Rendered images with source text
● ● ● ● ● ● ●

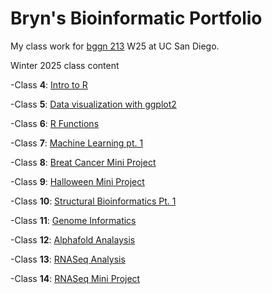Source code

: # Bryn's Bioinformatic Portfolio 
My class work for [bggn 213](https://bioboot.github.io/bggn213_W25/) W25 at UC San Diego. 


Winter 2025 class content

-Class **4**: [Intro to R](https://github.com/Bibaxter/bggn213_github/blob/main/Class5/class4.pdf)

-Class **5**: [Data visualization with ggplot2](https://github.com/Bibaxter/bggn213_github/blob/main/Class5/class5.pdf)

-Class **6**: [R Functions](https://github.com/Bibaxter/bggn213_github/blob/main/Class6/class-6-lab.pdf) 

-Class **7**: [Machine Learning pt. 1](https://github.com/Bibaxter/bggn213_github/blob/main/Class7/class-7-lab.pdf)

-Class **8**: [Breat Cancer Mini Project](https://github.com/Bibaxter/bggn213_github/blob/main/Class8/Class-8-Breast-cancer-mini-project.pdf)

-Class **9**: [Halloween Mini Project](https://github.com/Bibaxter/bggn213_github/blob/main/Class9/class-9.pdf)

-Class **10**: [Structural Bioinformatics Pt. 1](https://github.com/Bibaxter/bggn213_github/blob/main/Class10/class%2010.qmd)

-Class **11**: [Genome Informatics](https://github.com/Bibaxter/bggn213_github/blob/main/Class11/week%2011.qmd)

-Class **12**: [Alphafold Analaysis](https://github.com/Bibaxter/bggn213_github/blob/main/Class12/class%2012.qmd)

-Class **13**: [RNASeq Analysis](https://github.com/Bibaxter/bggn213_github/blob/main/Class13/class%2013%20lab%20report.qmd)

-Class **14**: [RNASeq Mini Project](https://github.com/Bibaxter/bggn213_github/blob/main/Class14/Class%2014%20RNASeq%20mini%20project.qmd)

● ● ● ● ● ● ●

> ASSIGNMENT:
There is a run of lines above from the one with "-Class **7**: [Machine" to the one with "-Class **8**: [Breat"; print exactly that run, both ends included, and nothing else.

> THE ANSWER:
-Class **7**: [Machine Learning pt. 1](https://github.com/Bibaxter/bggn213_github/blob/main/Class7/class-7-lab.pdf)

-Class **8**: [Breat Cancer Mini Project](https://github.com/Bibaxter/bggn213_github/blob/main/Class8/Class-8-Breast-cancer-mini-project.pdf)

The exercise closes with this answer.